*What is required:*
Your answer should be the records below, written out exactly.

Coordinate mapping data
--

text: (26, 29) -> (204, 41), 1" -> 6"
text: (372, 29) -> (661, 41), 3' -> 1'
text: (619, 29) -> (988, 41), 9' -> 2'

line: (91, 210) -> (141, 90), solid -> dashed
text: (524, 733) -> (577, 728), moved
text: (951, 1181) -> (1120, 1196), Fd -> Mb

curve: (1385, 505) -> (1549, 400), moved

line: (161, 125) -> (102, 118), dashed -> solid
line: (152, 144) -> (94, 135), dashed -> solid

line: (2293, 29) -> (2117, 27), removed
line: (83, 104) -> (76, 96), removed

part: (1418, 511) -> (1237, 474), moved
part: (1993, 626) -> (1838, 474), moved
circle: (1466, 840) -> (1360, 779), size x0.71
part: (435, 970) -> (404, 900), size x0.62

--

*Answer section:*
text: (26, 29) -> (204, 41), 1" -> 6"
text: (372, 29) -> (661, 41), 3' -> 1'
text: (619, 29) -> (988, 41), 9' -> 2'

line: (91, 210) -> (141, 90), solid -> dashed
text: (524, 733) -> (577, 728), moved
text: (951, 1181) -> (1120, 1196), Fd -> Mb

curve: (1385, 505) -> (1549, 400), moved

line: (161, 125) -> (102, 118), dashed -> solid
line: (152, 144) -> (94, 135), dashed -> solid

line: (2293, 29) -> (2117, 27), removed
line: (83, 104) -> (76, 96), removed

part: (1418, 511) -> (1237, 474), moved
part: (1993, 626) -> (1838, 474), moved
circle: (1466, 840) -> (1360, 779), size x0.71
part: (435, 970) -> (404, 900), size x0.62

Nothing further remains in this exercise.